The Petronet board has approved a proposal to carry out the detailed feasibility report for the terminal, which, at current rates is expected to cost at least $1 billion, Mr A.K. Balyan, Managing Director and CEO, said.

The terminal is expected to be ready in five years. The pre-feasibility and internal assessment had thrown up five to six locations, including Gangavaram and Kakinada in Andhra Pradesh, but a final call will be taken based on the detailed report, he said.

Mr Balyan also said work on the Kochi terminal was on track and it was likely to be commissioned by the fourth quarter of 2012.



Dahej Expansion

“Looking at the huge demand for natural gas, including LNG, the board has decided to raise the Dahej terminal capacity by an additional five million tonnes per annum beyond its present nameplate capacity of 10 mtpa,” Mr Balyan added.

This is expected to be done by 2015. The expansion will be partly funded by off takers such as the GAIL and Gujarat State Petroleum Corp, and they have sought dedicated capacity at the terminal for importing their own volumes of LNG.



Gas Supplies

Mr Balyan also said there was ample supply of gas, and that Petronet was talking to Qatar and Australia for further long-term supplies. Currently, Petronet imports 7.5 mtpa of LNG from Qatar on a long-term contract.

Besides the long-term imports, Petronet also imported nine cargoes from the spot market and six service cargoes (leasing out its terminal for import by companies). During this fiscal, the company plans to import 10 cargoes from the spot market, he said. He said that Petronet was seeking 2-4 million tonnes of additional LNG on a long-term contract from Qatar.



Results

Meanwhile, Petronet reported a 130 per cent increase in net profit at Rs 256.71 crore for the June quarter over the corresponding period last year.

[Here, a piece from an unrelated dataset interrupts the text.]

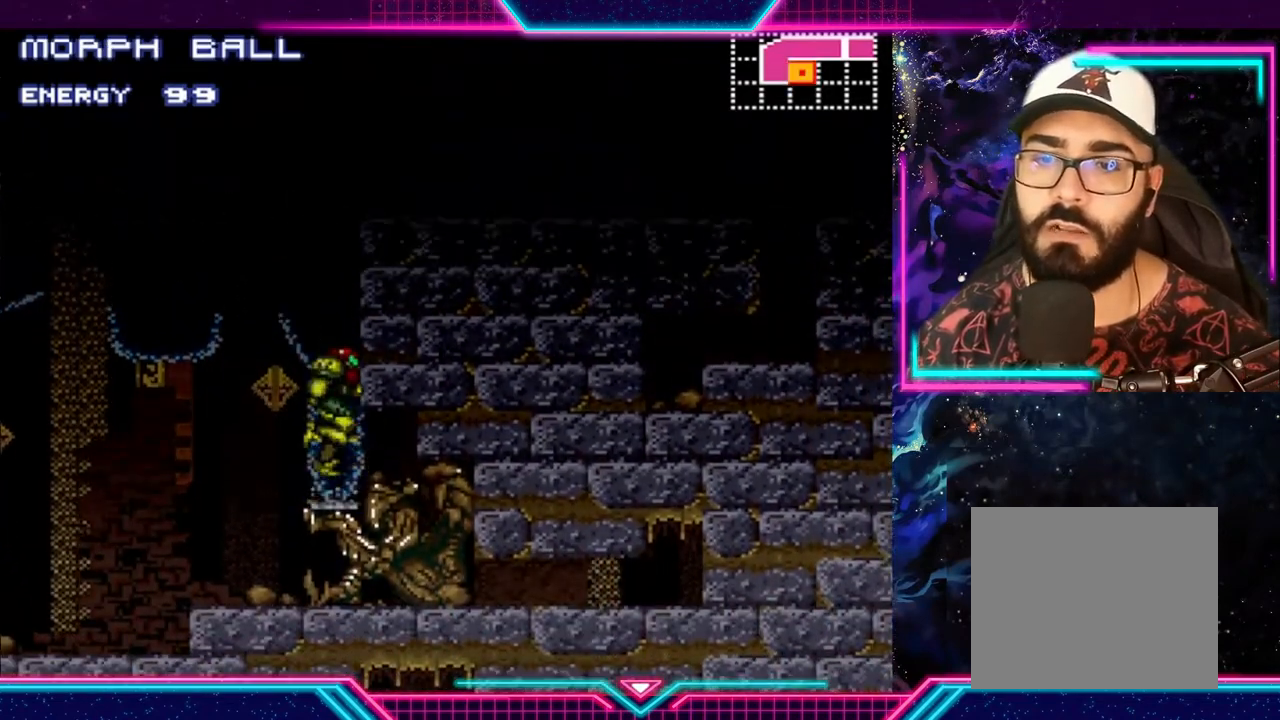
{"buttons": ["A", "Y"], "left_stick": "right", "events": [[167, "left_stick", "right"]]}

“This increase in net profit is on account of additional volumes, better margins on short-term contracts and spot cargoes sourced by the company,” Mr Balyan explained.

The company processed and sold 2.62 million tonnes of LNG in the quarter, up from 1.87 million tonnes in the same period last fiscal, from its Dahej terminal. The rise in volumes resulted in a 83 per cent increase in turnover for the period.

The company's shares on the Bombay Stock Exchange touched a new high on Wednesday, closing at Rs 153.15.